The Trill hesitated, wincing as a Borg disruptor glow crashed into the wall behind her. "Fifteen minutes at the most."

Kira glanced back at the team, and noticed that their phasers were becoming increasingly useless. The Borg would soon compensate for the alternate (alternate for her, that is) universe designs and become impervious to their fire. "That's fifteen minutes too long. We need to get out of here, and fast!" She squeezed off two shots, and flinched when her target contorted in its alcove. The thought of killing innocents always burned a hole in the core of her being, but she knew that the death of a Borg would set its individuality free.

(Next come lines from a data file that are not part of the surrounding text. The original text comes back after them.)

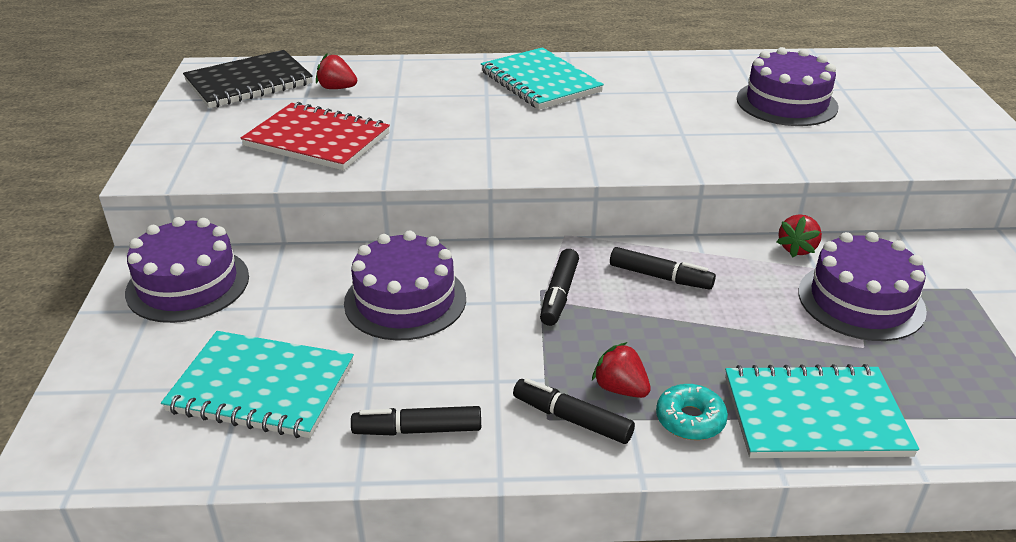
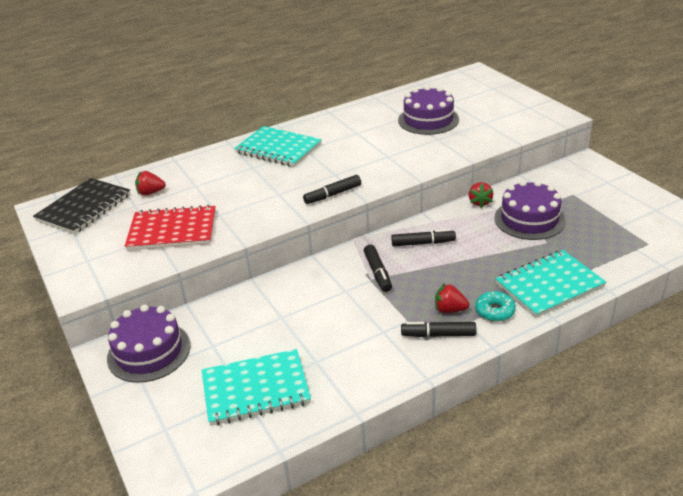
camera: 25 degrees left, 0 degrees up
(405, 300) = (294, 309): purple cake -> none
(417, 430) = (364, 374): black marker -> black marker (332, 195)

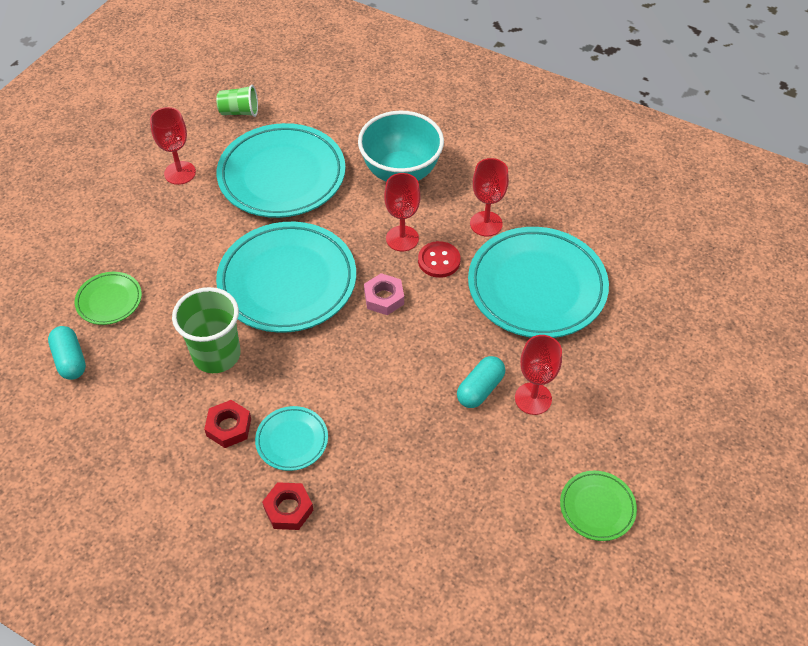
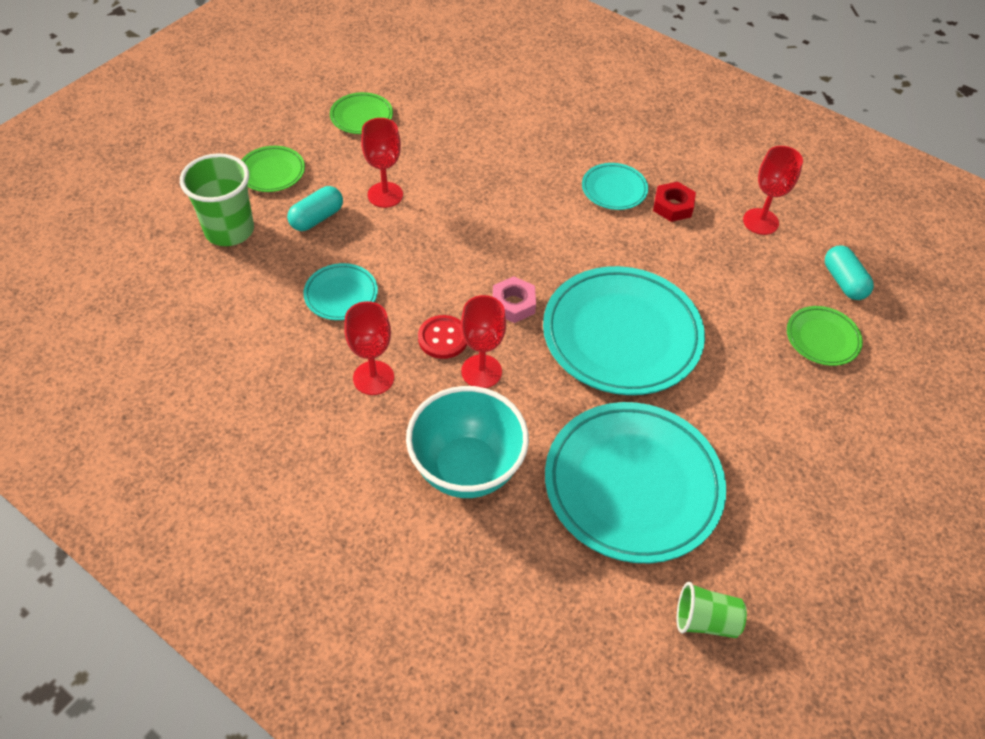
camera: 175 degrees left, 0 degrees up
(180, 173) = (778, 509): red goblet -> red goblet (760, 221)
(216, 355) = (693, 268): green cup -> green cup (229, 230)
(288, 509) = (616, 144): red nut -> none
(480, 389) = (433, 208): turquoise capsule -> turquoise capsule (317, 218)
(536, 287) = (341, 295): turquoise plate -> turquoise plate, size x0.47
(660, 410) = (272, 172): none -> green plate

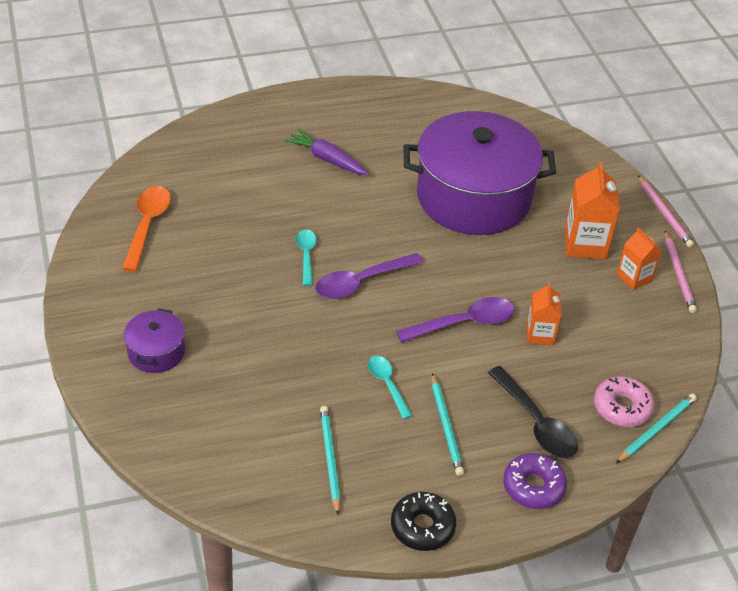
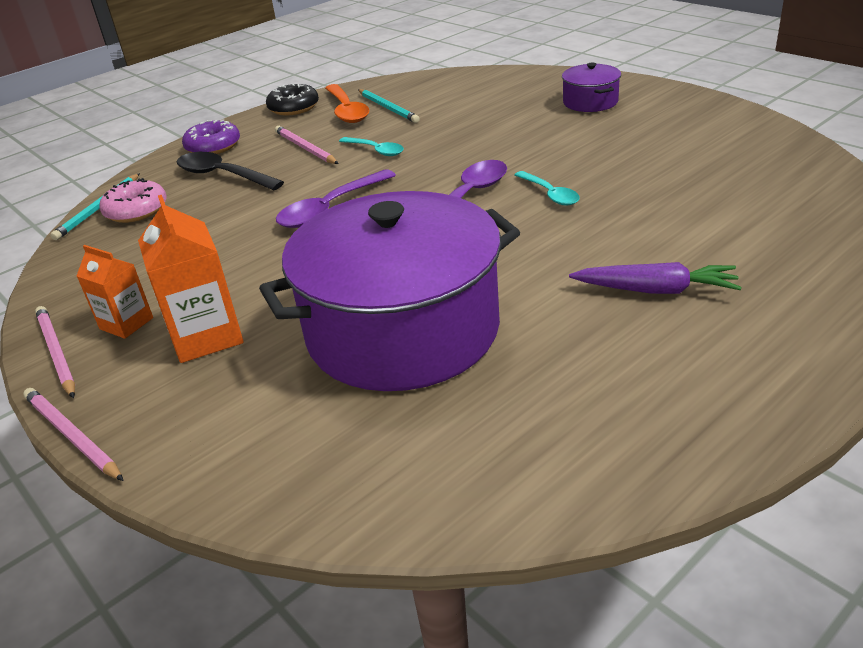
camera: 160 degrees right, 10 degrees down
(147, 225) = (742, 154): orange spoon -> orange spoon (347, 111)
(446, 427) = (305, 148): turquoise pencil -> pink pencil
(540, 334) = (240, 229): orange carton -> none

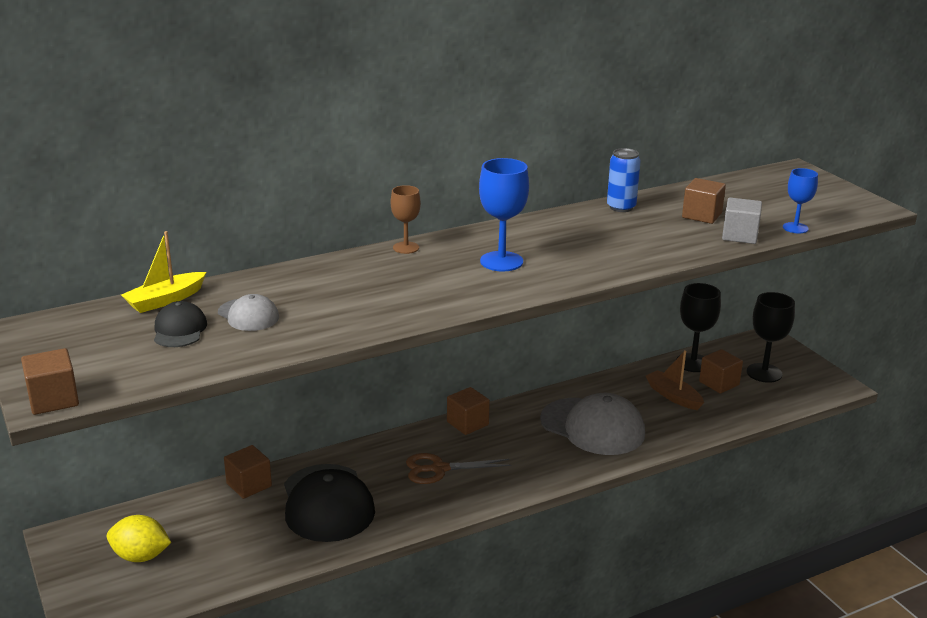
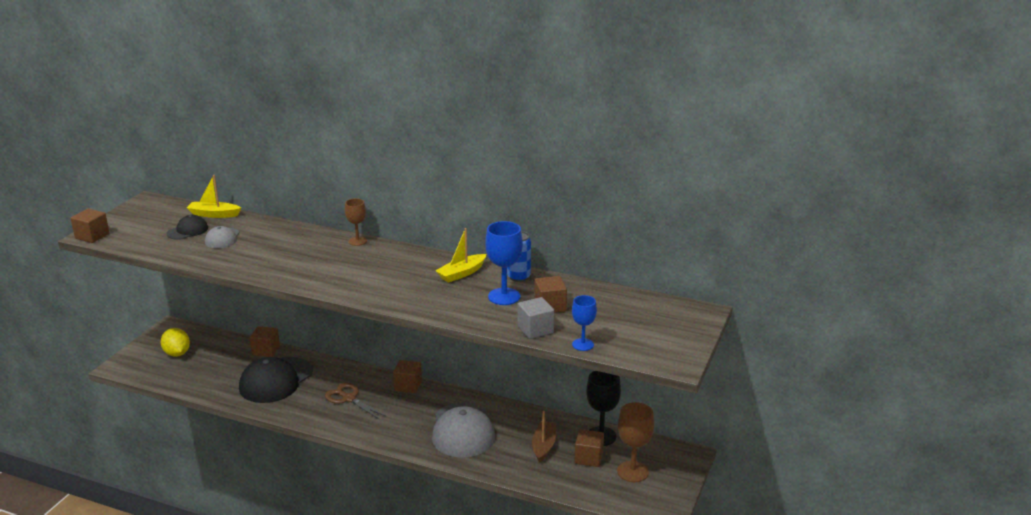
camera: 50 degrees right, 0 degrees up
(501, 261) = (378, 272): blue goblet -> blue goblet (504, 296)
(572, 227) = (461, 273): none -> yellow boat
(764, 373) = (632, 472): black goblet -> brown goblet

Dax was wandering down a corridor before the colonel had even finished speaking. Her tricorder emitted bleeping sounds of varying pitch and intensity as it located usable signal sources, then other forms of diversion. Finally, she found what she was looking for and yanked the hand phaser from her belt. "Dax to Defiant," she called over the increasing din of the weapons fire. "Get as close as you can to the source of this transmission, and watch out for an energy discharge. Then beam us out as fast as you can."

At that, she held her phaser up and pointed at the ceiling. There was an innocuous-looking pipe running over their heads, about as wide as she was, that was giving off some suspiciously high power levels. She made sure that her tricorder was correct in its readings, then took aim and fired. The beam splashed out against the dull surface of the pipe, but did not pierce it, as expected. Dax thumbed the frequency up to the higher settings in the electro-magnetic band and pressed the trigger again. This time, her phaser shot gashed into the conduit and there was a loud explosion that shook the interceptor. She breathed a sigh of relief as she saw a glowing green force-field appear around the hole. Her strategy had relied on the Borg's low response time: if they had not adapted to the damage, the entire corridor would have been scorched by plasma, and the away team and their pursuers would have been vaporised. The familiar tingle of the transporter took hold of her a few seconds later.